Monday, September 20, 2010

Devastated!

Just got back from Sri Lanka. Which wasn't devastating... in fact it was beautiful, inspiring, amazing and well... as many superlatives you can squish into a run on sentence. I took my new Diana Lomo camera along to record the many wonderful sights I saw and memories I made... which unfortunately was a HUGE mistake... all the photos were ruined due to a light leak. Like, every single one. I'm so disappointed! Luckily I backed many of them up by digital, but there are a few things I lost any record of completely... and who knows when the next time I'm going to have a baby crocodile on my head is going to happen again!

Anyways, as I was walking home (I may or may not have been crying... yeah, okay... I was) I started thinking... and realised maybe losing those photos wasn't such a big deal as in that moment it did seem. After all... they were just images, capturing sight alone.

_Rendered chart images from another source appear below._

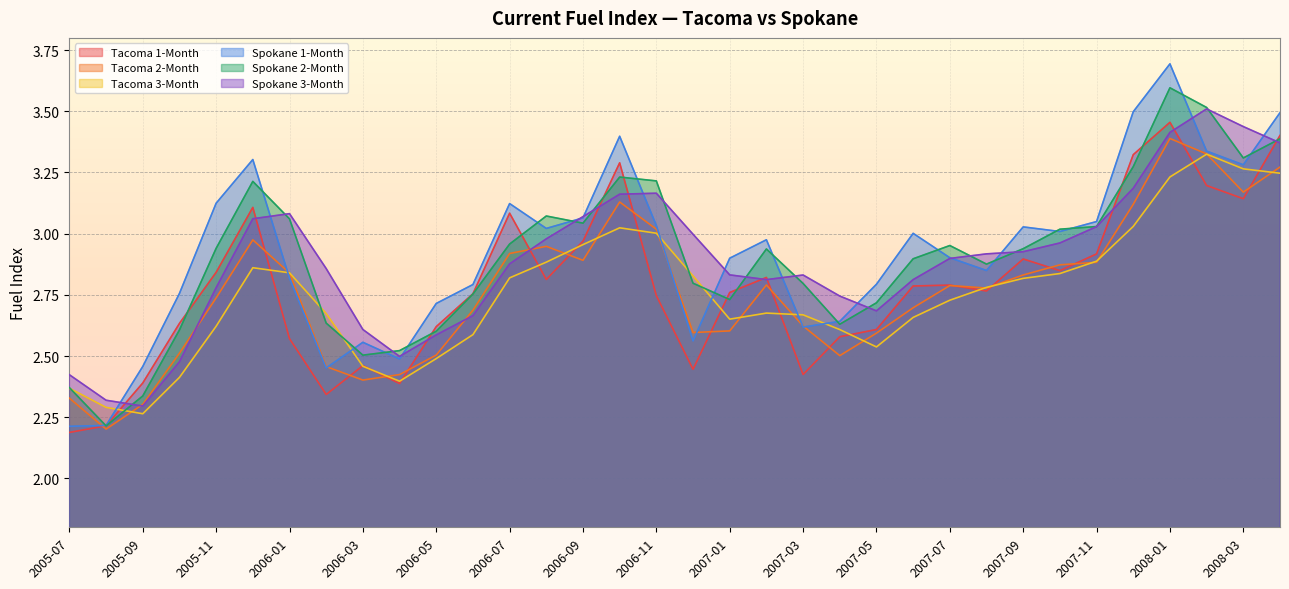

What is the total value across all series at 2007-02?

17.0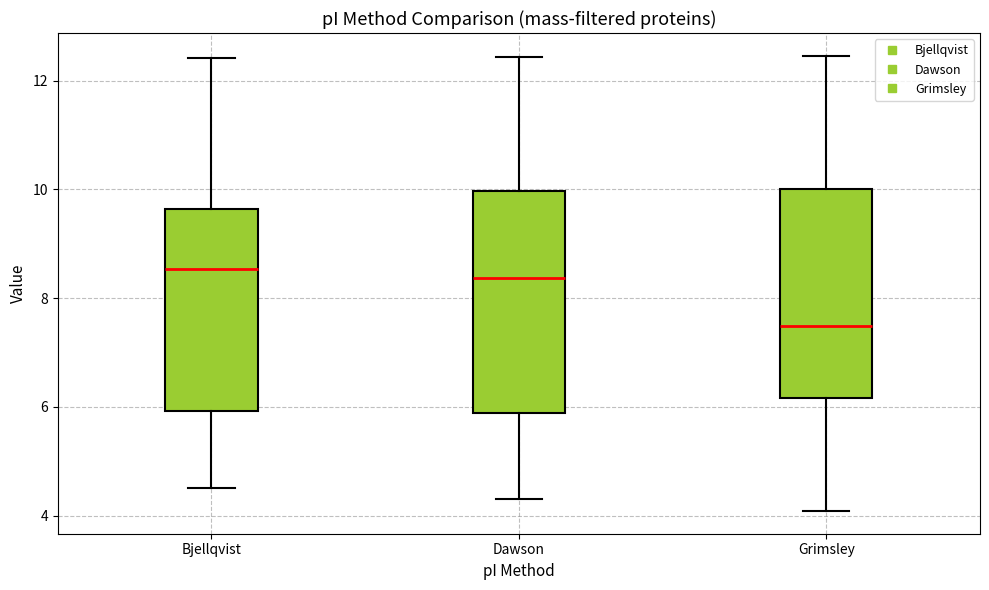

Reading left to right, read every box against the y-axis: the position of its median line, the range the box covers, and the ends of its whiskers. The values are not printed on the chart, so give them approximately, as read against the axis.

Bjellqvist: median 8.6, box 6.0 to 9.6, whiskers 4.6 to 12.4
Dawson: median 8.4, box 5.8 to 10.0, whiskers 4.4 to 12.4
Grimsley: median 7.4, box 6.2 to 10.0, whiskers 4.0 to 12.4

They wouldn't show the prayers that drifted softly through the air from speakers, mingling with the bread truck blaring out "It's a small world" and competing with the tinny sounds of bollywood tunes, or Michael Jackson or, in one case, classical piano coming from the windows of the homes I passed. Or the cheerful greetings of "good morning"(in the case of adults) or "bon bon?" (in the case of children) which followed me wherever I went. Nor would they show the smells of cooking, fire, jungle, tuk-tuk fumes, incense, jasmine intermingling in the air... or the feeling of a tropical morning ripe with the potential of another sunny day... the warmth on my skin, making everything I had ever known seem so far away. Those photos wouldn't have captured the taste of a fresh king coconut, purchased to conquer the heat, and for the novelty of guzzling straight from the husk... or the sensation of the warm afternoon rain clinging to my clothes, the itchy bites, the feeling of the gravel of an unknown lane underneath my feet.

Or the freedom and beauty of feeling in love with a place, and a time in life.

There's a lot looking at those photos wouldn't tell you. But a lot that I could.

And suddenly, I'm not so devastated after all.